*** The records Section Begins ***
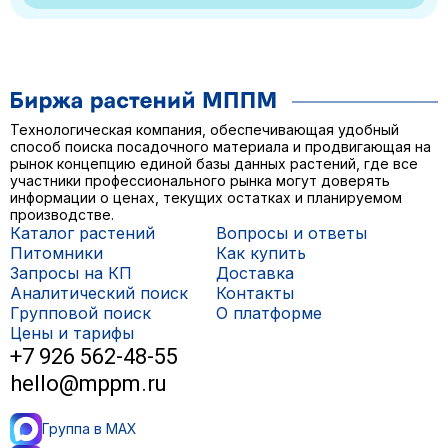
Технологическая компания, обеспечивающая удобный
способ поиска посадочного материала и продвигающая на
рынок концепцию единой базы данных растений, где все
участники профессионального рынка могут доверять
информации о ценах, текущих остатках и планируемом
производстве.
Каталог растений
Вопросы и ответы
Питомники
Как купить
Запросы на КП
Доставка
Аналитический поиск
Контакты
Групповой поиск
О платформе
Цены и тарифы
+7 926 562-48-55
hello@mppm.ru
Группа в MAX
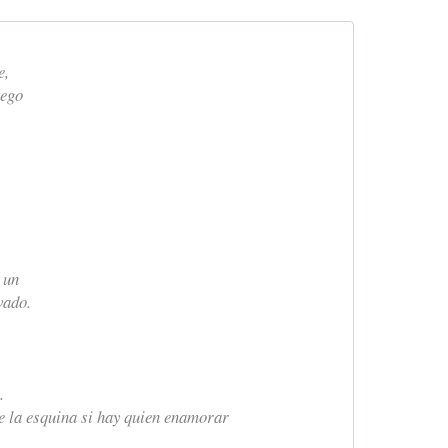
e,
uego
 un
vado.
.
de la esquina si hay quien enamorar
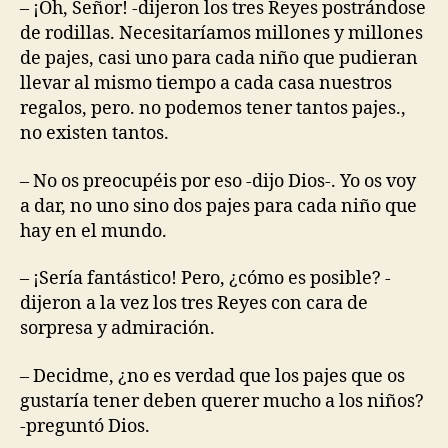
– ¡Oh, Señor! -dijeron los tres Reyes postrándose
de rodillas. Necesitaríamos millones y millones
de pajes, casi uno para cada niño que pudieran
llevar al mismo tiempo a cada casa nuestros
regalos, pero. no podemos tener tantos pajes.,
no existen tantos.
– No os preocupéis por eso -dijo Dios-. Yo os voy
a dar, no uno sino dos pajes para cada niño que
hay en el mundo.
– ¡Sería fantástico! Pero, ¿cómo es posible? -
dijeron a la vez los tres Reyes con cara de
sorpresa y admiración.
– Decidme, ¿no es verdad que los pajes que os
gustaría tener deben querer mucho a los niños?
-preguntó Dios.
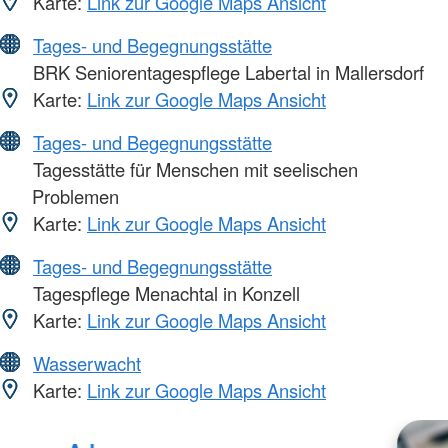
Karte:
Link zur Google Maps Ansicht
Tages- und Begegnungsstätte
BRK Seniorentagespflege Labertal in Mallersdorf
Karte:
Link zur Google Maps Ansicht
Tages- und Begegnungsstätte
Tagesstätte für Menschen mit seelischen
Problemen
Karte:
Link zur Google Maps Ansicht
Tages- und Begegnungsstätte
Tagespflege Menachtal in Konzell
Karte:
Link zur Google Maps Ansicht
Wasserwacht
Karte:
Link zur Google Maps Ansicht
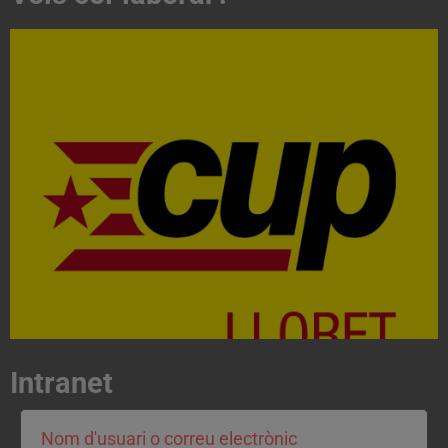
Acosta't a la CUP
Contacta'ns i treballa per fer realitat el projecte de
l'esquerra independentista i anticapitalista
CONTACTA
Intranet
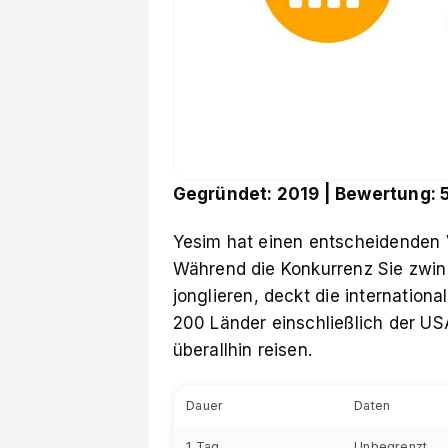
Gegründet: 2019 | Bewertun
Yesim hat einen entscheidenden Vor
Während die Konkurrenz Sie zwin
jonglieren, deckt
die internation
200 Länder einschließlich der US
überallhin reisen.
Dauer
Daten
1 Tag
Unbegrenzt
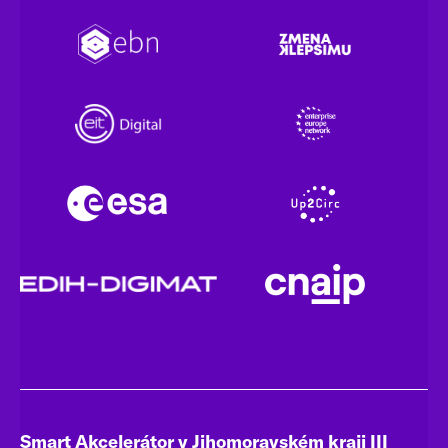
Smart Akcelerátor v Jihomoravském kraji III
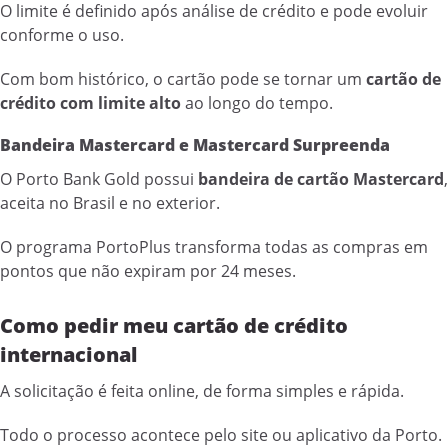
O limite é definido após análise de crédito e pode evoluir
conforme o uso.
Com bom histórico, o cartão pode se tornar um
cartão de
crédito com limite alto
ao longo do tempo.
Bandeira Mastercard e Mastercard Surpreenda
O Porto Bank Gold possui
bandeira de cartão Mastercard
,
aceita no Brasil e no exterior.
O programa PortoPlus transforma todas as compras em
pontos que não expiram por 24 meses.
Como pedir meu cartão de crédito
internacional
A solicitação é feita online, de forma simples e rápida.
Todo o processo acontece pelo site ou aplicativo da Porto.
*** The records Section Ends ***
*Work request*
Switch every "Karte" in the lines above to "Lageplan" and give the lines again with everything else unchanged. Leave out the pictures.

*The answer*
Технологическая компания, обеспечивающая удобный
способ поиска посадочного материала и продвигающая на
рынок концепцию единой базы данных растений, где все
участники профессионального рынка могут доверять
информации о ценах, текущих остатках и планируемом
производстве.
Каталог растений
Вопросы и ответы
Питомники
Как купить
Запросы на КП
Доставка
Аналитический поиск
Контакты
Групповой поиск
О платформе
Цены и тарифы
+7 926 562-48-55
hello@mppm.ru
Группа в MAX
e,
uego
 un
vado.
.
de la esquina si hay quien enamorar
– ¡Oh, Señor! -dijeron los tres Reyes postrándose
de rodillas. Necesitaríamos millones y millones
de pajes, casi uno para cada niño que pudieran
llevar al mismo tiempo a cada casa nuestros
regalos, pero. no podemos tener tantos pajes.,
no existen tantos.
– No os preocupéis por eso -dijo Dios-. Yo os voy
a dar, no uno sino dos pajes para cada niño que
hay en el mundo.
– ¡Sería fantástico! Pero, ¿cómo es posible? -
dijeron a la vez los tres Reyes con cara de
sorpresa y admiración.
– Decidme, ¿no es verdad que los pajes que os
gustaría tener deben querer mucho a los niños?
-preguntó Dios.
Lageplan:
Link zur Google Maps Ansicht
Tages- und Begegnungsstätte
BRK Seniorentagespflege Labertal in Mallersdorf
Lageplan:
Link zur Google Maps Ansicht
Tages- und Begegnungsstätte
Tagesstätte für Menschen mit seelischen
Problemen
Lageplan:
Link zur Google Maps Ansicht
Tages- und Begegnungsstätte
Tagespflege Menachtal in Konzell
Lageplan:
Link zur Google Maps Ansicht
Wasserwacht
Lageplan:
Link zur Google Maps Ansicht
Acosta't a la CUP
Contacta'ns i treballa per fer realitat el projecte de
l'esquerra independentista i anticapitalista
CONTACTA
Intranet
Gegründet: 2019 | Bewertun
Yesim hat einen entscheidenden Vor
Während die Konkurrenz Sie zwin
jonglieren, deckt
die internation
200 Länder einschließlich der US
überallhin reisen.
Dauer
Daten
1 Tag
Unbegrenzt
Smart Akcelerátor v Jihomoravském kraji III
O limite é definido após análise de crédito e pode evoluir
conforme o uso.
Com bom histórico, o cartão pode se tornar um
cartão de
crédito com limite alto
ao longo do tempo.
Bandeira Mastercard e Mastercard Surpreenda
O Porto Bank Gold possui
bandeira de cartão Mastercard
,
aceita no Brasil e no exterior.
O programa PortoPlus transforma todas as compras em
pontos que não expiram por 24 meses.
Como pedir meu cartão de crédito
internacional
A solicitação é feita online, de forma simples e rápida.
Todo o processo acontece pelo site ou aplicativo da Porto.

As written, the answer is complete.